Andrés tiene 76 años y está perdiendo la memoria. Rechaza a todos los cuidadores que su hija Ana intenta contratar. La aceptación no está dentro de su órbita. Andrés no acepta su propia realidad. La complejidad de su personalidad no le permite observarse como una persona que está perdiendo facultades. Hay negación. No sabe de autorregulación emocional y por ello menosprecia a toda persona que quiere ayudarlo. Existe la falta de estabilidad emocional. No hablamos de resignación o conformismo.

Seguramente por qué él no es consciente de lo que ocurre, insulta y desprecia a quien quiere preocuparse por su calidad de vida. ¿Es ego? ¿Es una forma de comprender la vida? ¿Es la educación y/o cultura heredada? La “involución” de una vida que se va apagando nos muestra a un Andrés llorando abrazado a un enfermera, sabedor ¿ahora sí? de su incontestable realidad.
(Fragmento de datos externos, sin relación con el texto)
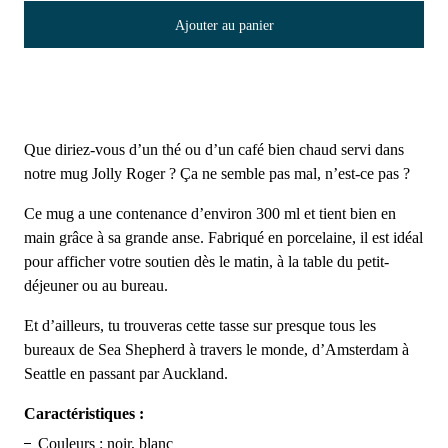
Ajouter au panier
Que diriez-vous d’un thé ou d’un café bien chaud servi dans
notre mug Jolly Roger ? Ça ne semble pas mal, n’est-ce pas ?
Ce mug a une contenance d’environ 300 ml et tient bien en
main grâce à sa grande anse. Fabriqué en porcelaine, il est idéal
pour afficher votre soutien dès le matin, à la table du petit-
déjeuner ou au bureau.
Et d’ailleurs, tu trouveras cette tasse sur presque tous les
bureaux de Sea Shepherd à travers le monde, d’Amsterdam à
Seattle en passant par Auckland.
Caractéristiques :
Couleurs : noir, blanc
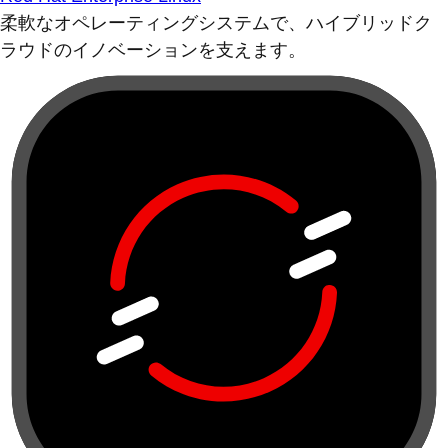
柔軟なオペレーティングシステムで、ハイブリッドク
ラウドのイノベーションを支えます。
José María Pou remueve consciencias en El Padre (Florian Zeller, su autor) durante estos próximos meses de marzo y abril en Madrid.
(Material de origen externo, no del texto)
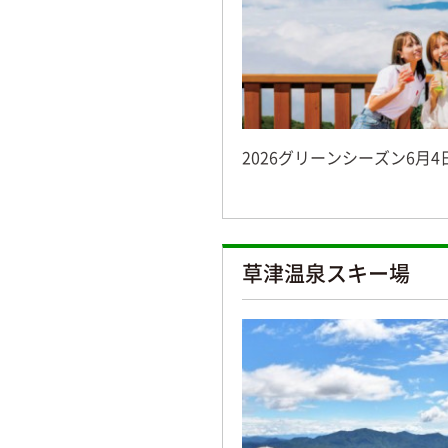
2026グリーンシーズン6月
草津温泉スキー場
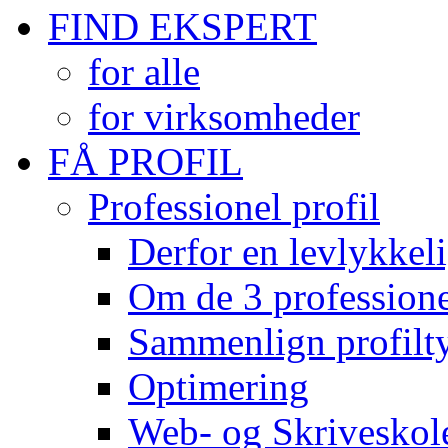
FIND EKSPERT
for alle
for virksomheder
FÅ PROFIL
Professionel profil
Derfor en levlykkeli
Om de 3 professionel
Sammenlign profilty
Optimering
Web- og Skriveskol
Una puesta en escena confusa al inicio pero que reclama la más alta atención del espectador para comprender que todos estamos viendo, en el escenario, cómo está funcionando la mente de Andrés. Se pretende la complicidad del público. Una hora y media que fluye para removernos por dentro y dejarnos un miedo nuevo que, según edades o maduraciones varias, no teníamos hasta ahora: la realidad de la vejez. Hay tristeza. Hay sonrisas. La dirección de Josep Maria Mestres nos regala alto teatro.
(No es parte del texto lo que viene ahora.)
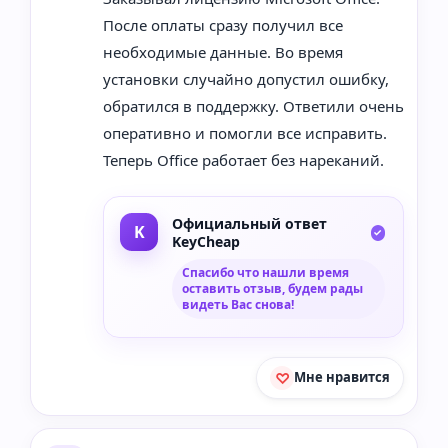
После оплаты сразу получил все
необходимые данные. Во время
установки случайно допустил ошибку,
обратился в поддержку. Ответили очень
оперативно и помогли все исправить.
Теперь Office работает без нареканий.
Официальный ответ
KeyCheap
Спасибо что нашли время
оставить отзыв, будем рады
видеть Вас снова!
Мне нравится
Nuestra cultura moldea nuestros miedos. Más allá de la pérdida gradual de nuestra memoria, quizá uno de los mayores dramas en vida para quién lo padece y para sus seres queridos, practicar la aceptación (que no resignación) nos ayuda en el crecimiento personal. Es importante reconocer qué nos incomoda; identificar nuestras emociones, sean las que sean; ser conscientes de nuestros diálogos internos negativos, evitando centrarse en ello y practicar la paciencia para una mejor calidad de vida.

El teatro no sólo entretiene. Es cultura; educa. No esa cultura elitista que podríamos imaginar. El teatro despierta consciencias. José María Pou, un “animal” de la actuación, nos introduce en su mente para comprender qué nos puede ocurrir cuando la aceptación no está en nuestro diccionario. Cuando el ego lidera. Elaborado en nuestra consciencia, es una ofrenda que podemos llevar a nuestros lugares de trabajo donde pasamos más de un tercio de cada día. La propia aceptación y la del otro. Sin miedos.